JAKARTA (20/2) - Kementerian Perhubungan cq. Ditjen Perhubungan Laut mengingatkan adanya cuaca ekstrim yang akan terjadi dalam tujuh hari kedepan melalui Maklumat Pelayaran No: 24/II/Dn-18 tanggal 19 Februari 2018.
Maklumat Pelayaran yang ditandatangani oleh Direktur Kesatuan Penjagaan Laut dan Pantai (KPLP), Capt. Jhonny R Silalahi ditujukan kepada seluruh Kepala Kantor Kesyahbandaran Utama, Kepala Kantor Kesyahbandaran dan Otoritas Pelabuhan (KSOP), Kepala Kantor Pelabuhan Batam, Kepala Kantor Unit Penyelenggaran Pelabuhan (UPP), dan Kepala Pangkalan Pangkalan Penjagaan Laut dan Pantai (PLP) serta Kepala Distrik Navigasi di seluruh Indonesia.
Capt. Jhonny menyebutkan, berdasarkan hasil pemantauan Badan Meteorologi Kimatologi, dan Geofisika (BMKG) pada 18 Februari 2018, diperkirakan pada tanggal 18 hingga 24 Februari 2018, cuaca ekstrim dengan tinggi gelombang 2,5 - 4 meter dan hujan lebat akan terjadi di perairan Laut Cina Selatan bagian utara, Samudera Hindia Barat Bengkulu, Samudera Hindia Selatan Jawa Timur hingga selatan Laut Timor, Samudera Pasifik Utara Laut Kepulauan Talaud dan Timur Filipina.
"Cuaca ekstrim akan ditemui dalam beberapa hari kedepan. Untuk itu, sedini mungkin pihak terkait dalam hal ini Regulator dan Operator termasuk Nakhoda harus siap dan dapat mengantisipasi terjadinya cuaca ekstrim," jelas Capt. Jhonny di Jakarta.
Untuk itu, lebih lanjut dikatakan Capt. Jhonny maka dalam mencegah terjadinya kecelakaan laut, agar para kepala UPT melakukan beberapa tindakan preventif.
Pertama, melakukan pemantauan ulang kondisi cuaca setiap hari melalui portal Badan Meterorologi Klimatologi dan Geofisika (BMKG) untuk selanjutnya menyebarluaskan hasil pantauan kepada pengguna jasa dan menempelkannya di terminal penumpang.
"Bila kondisi cuaca membahayakan keselamatan, maka pemberian Surat Persetujuan Berlayar (SPB) agar ditunda hingga kondisi cuaca di wilayah yang akan dilayari benar-benar aman," ujar Capt. Jhonny.

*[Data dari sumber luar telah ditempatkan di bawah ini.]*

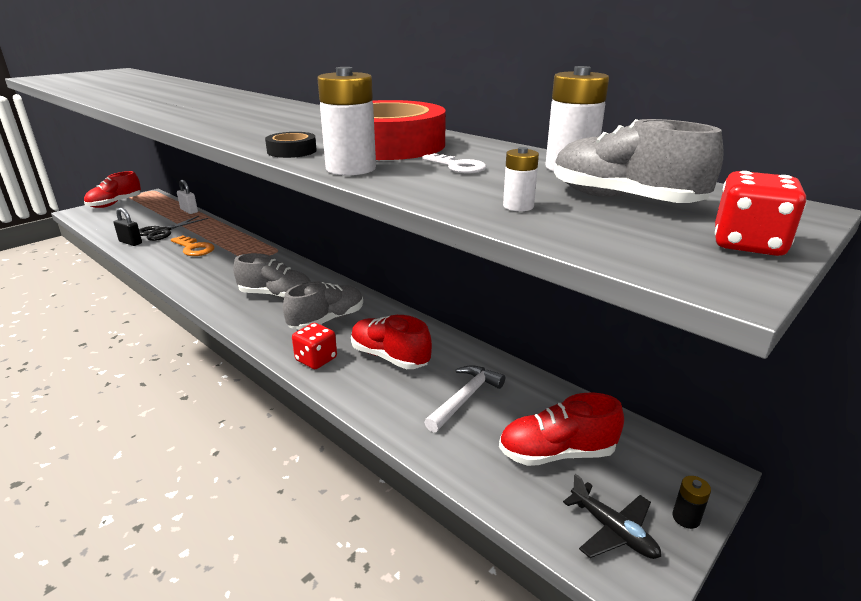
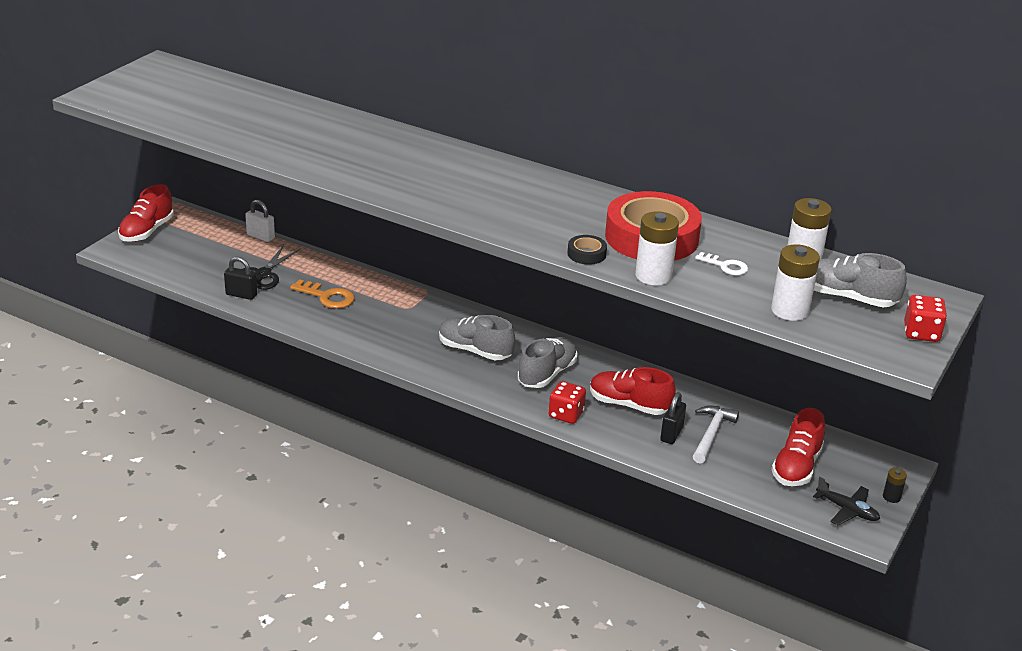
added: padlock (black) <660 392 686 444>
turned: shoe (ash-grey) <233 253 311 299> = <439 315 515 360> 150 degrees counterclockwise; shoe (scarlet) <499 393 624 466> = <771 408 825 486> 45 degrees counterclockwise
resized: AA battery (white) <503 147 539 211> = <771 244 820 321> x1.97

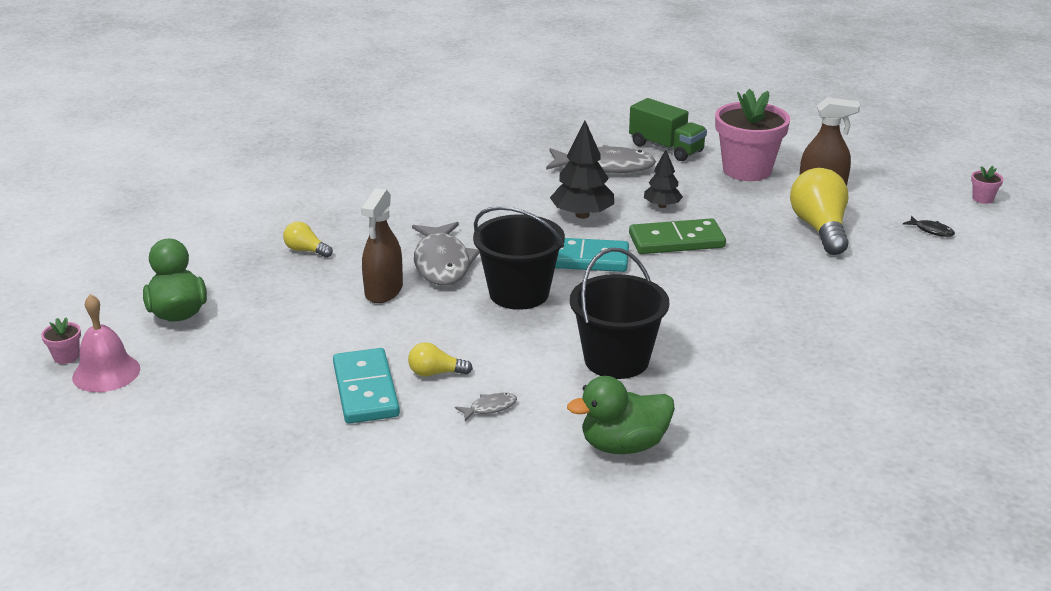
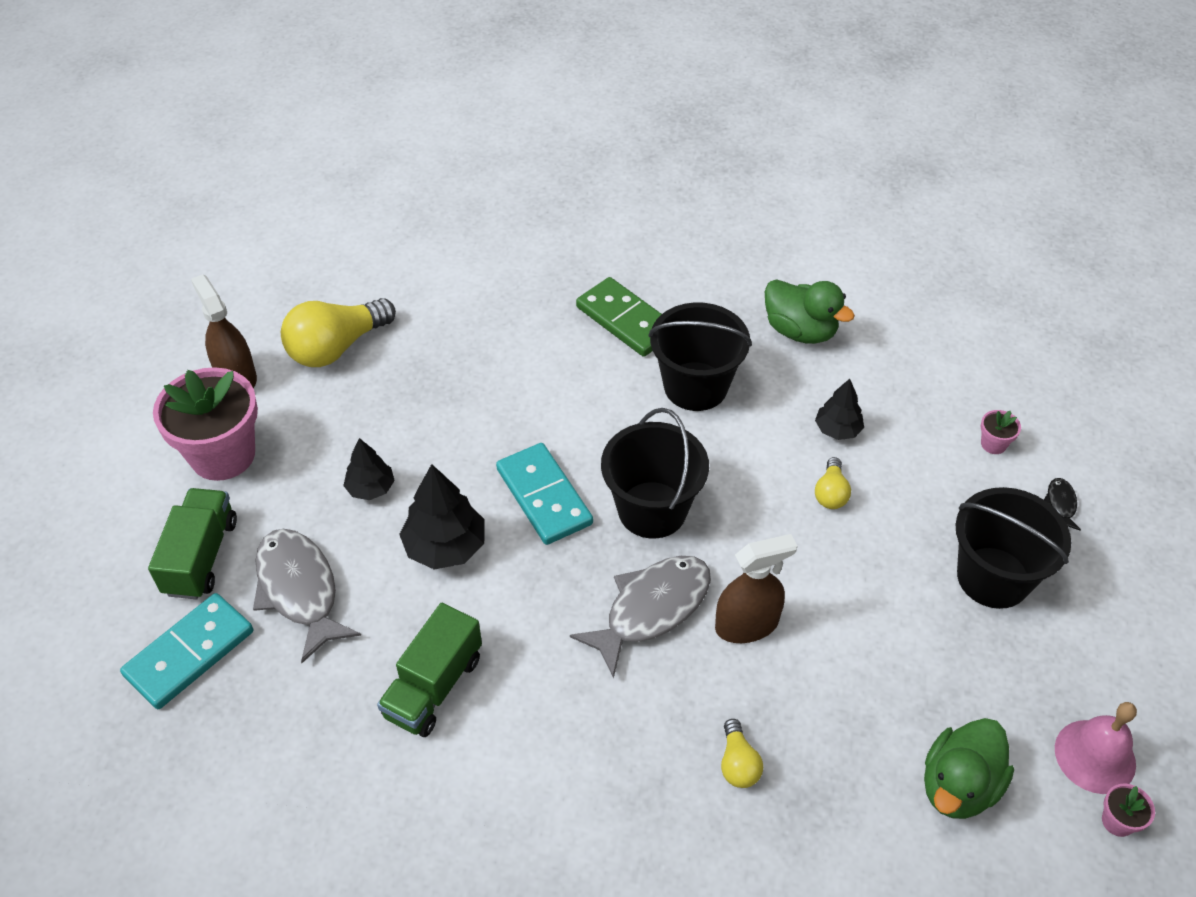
added: pail (black) <956 487 1071 609>; toy truck (emerald) <377 603 482 737>
moved: potted plant (rose-pink) <971 166 1003 204> to <981 410 1021 454>; fish figure (black) <903 216 955 237> to <1044 478 1081 531>; domino tile (emerald) <629 218 726 254> to <576 277 661 357>; domino tile (turquoise) <333 348 400 424> to <120 593 253 709>
replaced: fish figure (ash-grey) <455 393 517 421> to fir tree (black) <815 379 864 440>
turned: bulb (golden) <408 342 473 377> = <815 457 851 509> 45 degrees clockwise

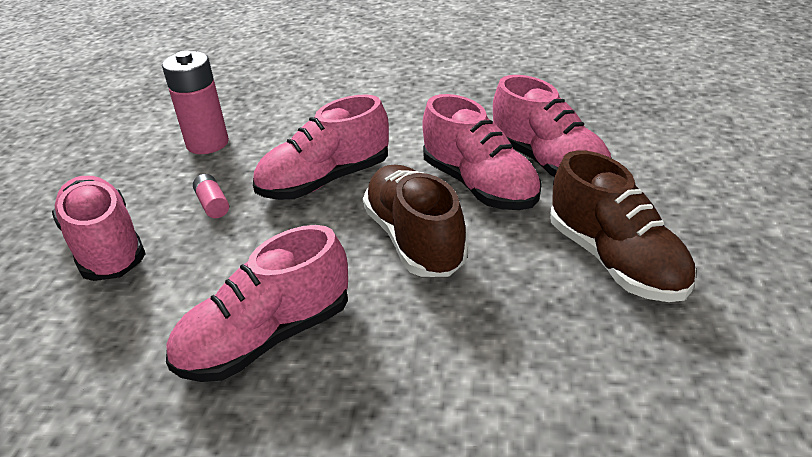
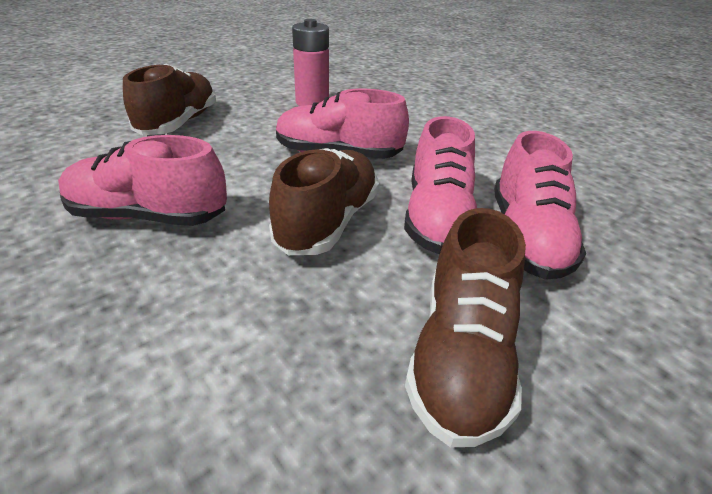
removed: AA battery (rose-pink) <193 174 229 218>
recoloured: shoe (rose-pink) <52 176 146 281> to shoe (dark brown) <123 64 216 135>

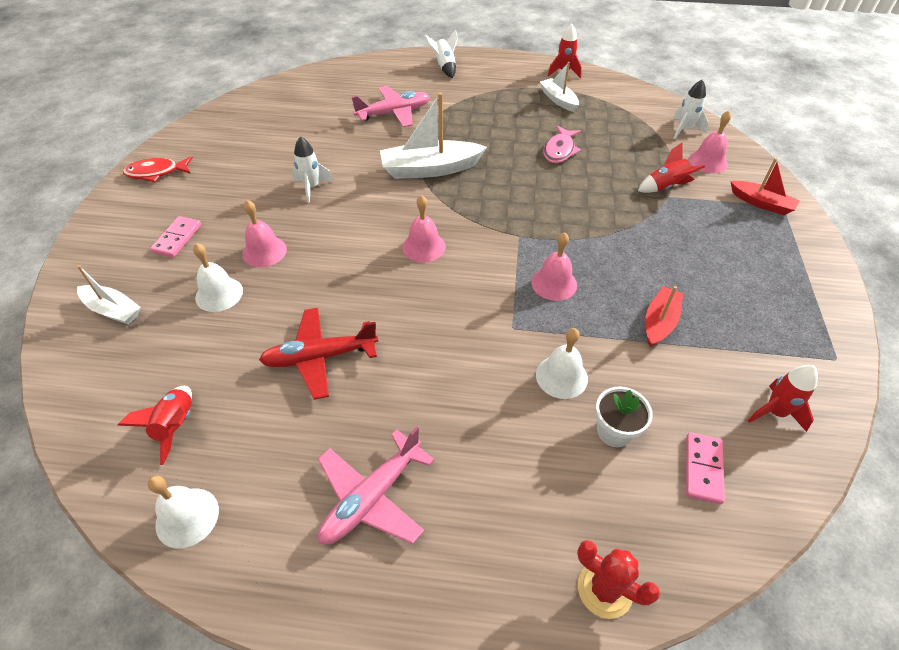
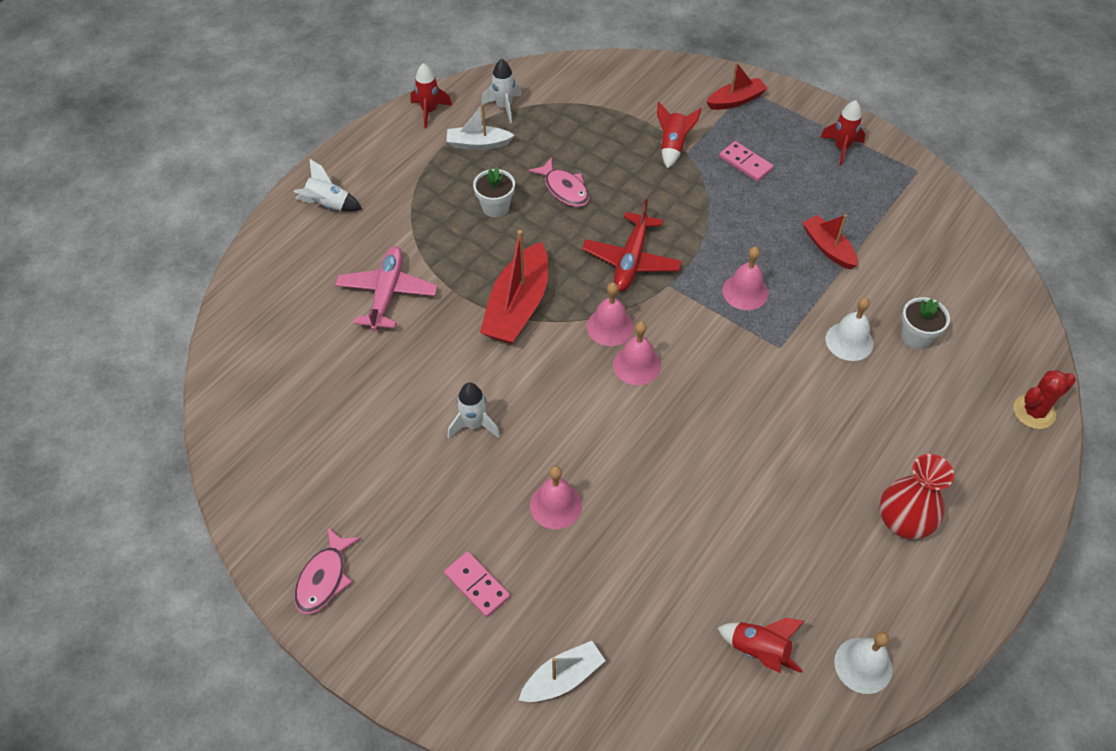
removed: hand bell (white) <193 243 243 312>
added: potted plant (white) <473 167 515 217>
moved: spaceship (white) <673 80 708 139> to <481 59 521 123>; hand bell (rose-pink) <689 111 731 173> to <587 282 634 346>; toy plane (scarlet) <259 308 378 400> to <582 199 682 291>; spaceship (scarlet) <747 365 818 432> to <820 100 865 166>; domino tile (rose-pink) <686 432 725 504> to <719 141 774 182>
replaced: toy plane (rose-pink) <318 426 435 545> to vase (scarlet) <879 454 954 539>
recoloured: toy boat (white) <380 93 487 179> to toy boat (scarlet) <480 230 548 344>; fish figure (scarlet) <123 156 193 182> to fish figure (rose-pink) <294 527 361 614>

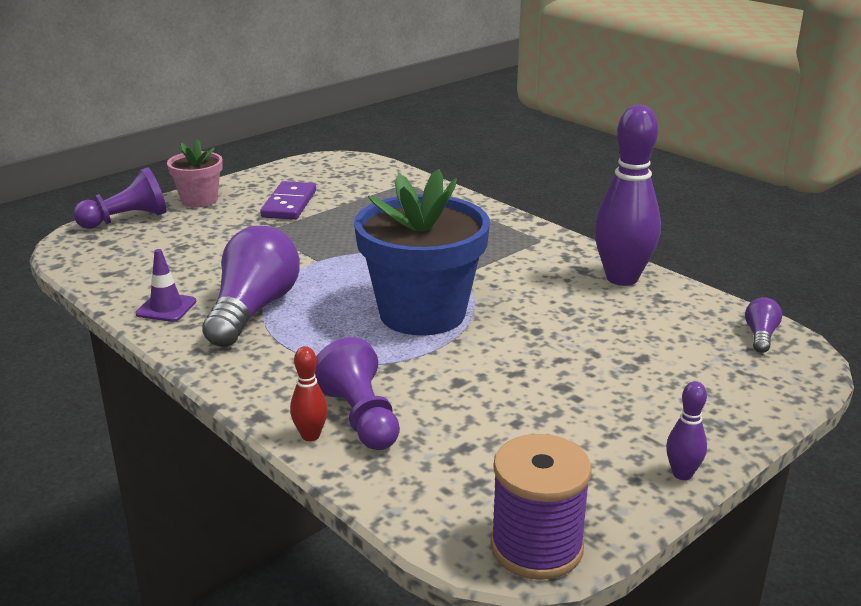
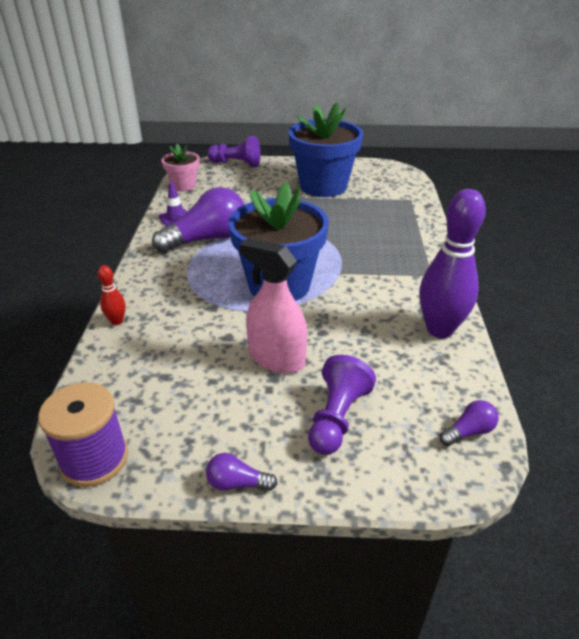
added: spray bottle (rose-pink) <239 238 307 373>
moved: potted plant (rose-pink) <167 140 223 208> to <161 144 199 191>; pawn (purple) <315 337 400 450> to <308 355 376 455>
replaced: domino tile (purple) <260 181 316 220> to potted plant (royal blue) <289 102 363 197>; skittle (purple) <666 381 707 480> to bulb (purple) <206 453 278 491>

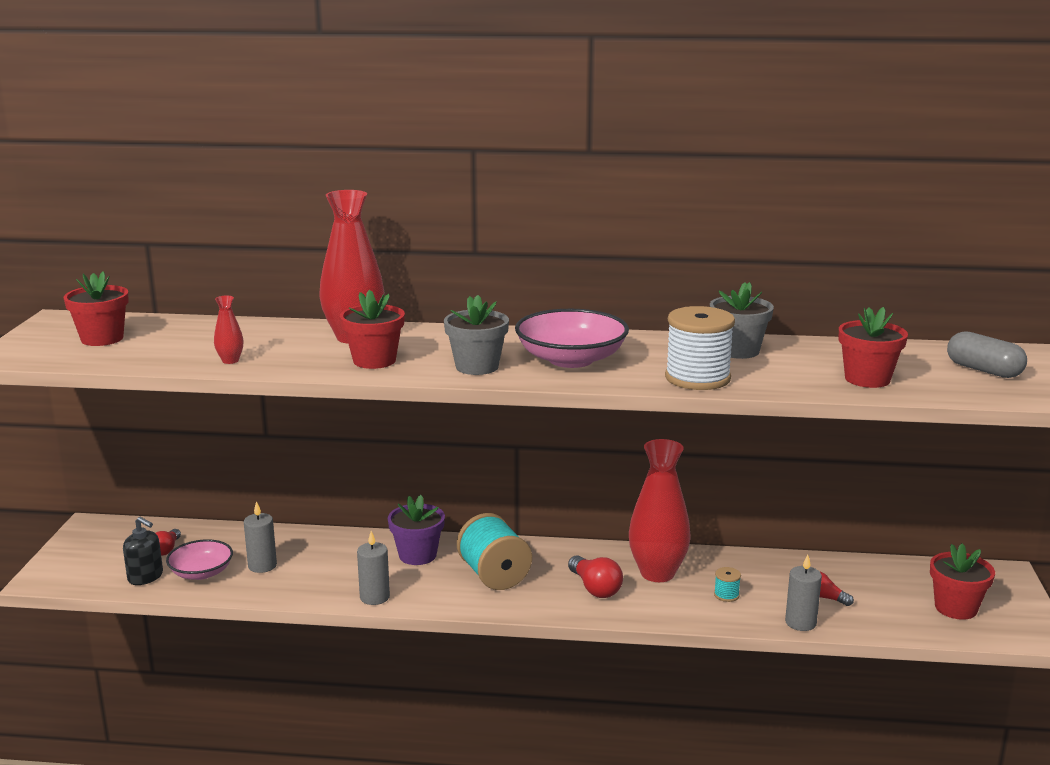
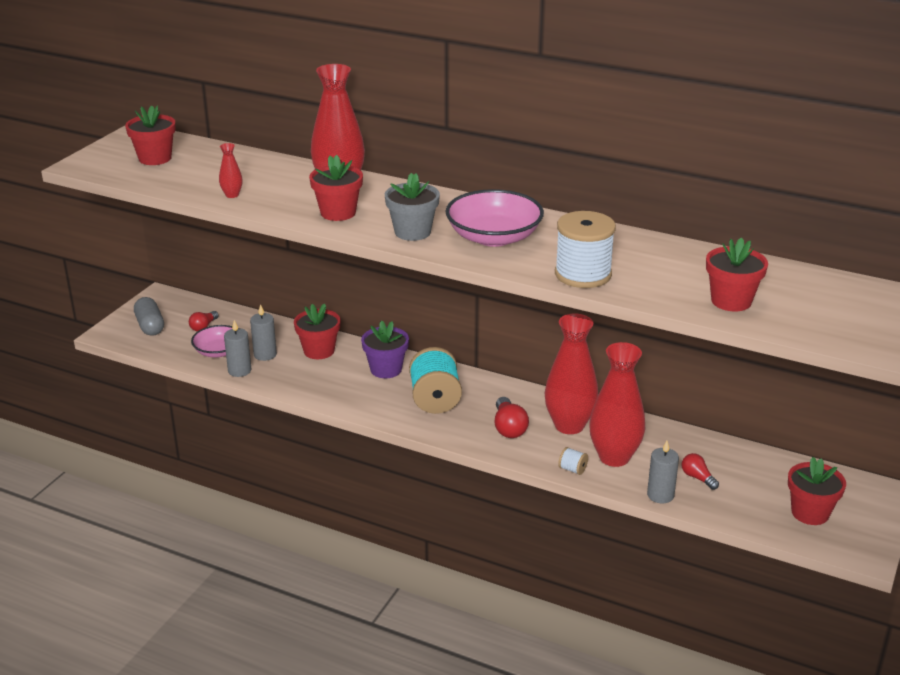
removed: potted plant (ash-grey) <710 282 774 359>; pump bottle (black) <123 517 163 585>
added: potted plant (scarlet) <294 303 340 359>; bobbin (white) <558 447 588 475>
moved: pill shape (ash-grey) <947 331 1027 378> to <134 297 164 336>; candle (ash-grey) <357 531 390 605> to <224 320 252 377>
replaced: bobbin (turquoise) <714 567 741 602> to vase (scarlet) <589 342 645 467>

Kepada operator kapal khususnya nakhoda, diminta untuk melakukan pemantauan cuaca sekurang-kurangnya enam jam sebelum berlayar untuk selanjutnya melaporkan kepada syahbandar guna mengajukan permohonan SPB.
Lebih lanjut Capt. Jhonny menyebutkan bahwa saat dalam pelayaran, nakhoda juga harus melaporkan kondisi cuaca minimal enam jam sekali dan melaporkan kepada Stasiun Radio Pantai (SROP) terdekat dan dicatatkan dalam log book.
"Bila kapal mendadak menghadapi cuaca buruk, maka nakhoda segera melayari kapalnya ke tempat yang lebih aman dengan ketentuan kapal dalam kondisi siap digerakkan," imbuh Capt. Jhonny.
Setelah berlindung, nakhoda kapal wajib melaporkan ke Syahbandar dan SROP terdekat dengan menginformasikan posisi kapal dengan jelas.
Tak hanya kepada nakhoda, dalam Maklumat Pelayaran itu, Marwansyah menugaskan juga kepada Kepala Pangkalan PLP dan Kepala Distrik Navigasi agar seluruh kapal patroli KPLP dan kapal negara Kenavigasian pada posisi siaga dan segera dilayarkan pada saat menerima informasi bahaya dan atau kecelakaan kapal.
"Kepala SROP dan nakhoda kapal negara juga agar memantau dan menyebarluaskan kondisi cuaca dan bila terjadi kecelakaan maka harus segera berkoordinasi dengan Kepala Pangkalan," tutup Capt. Jhonny.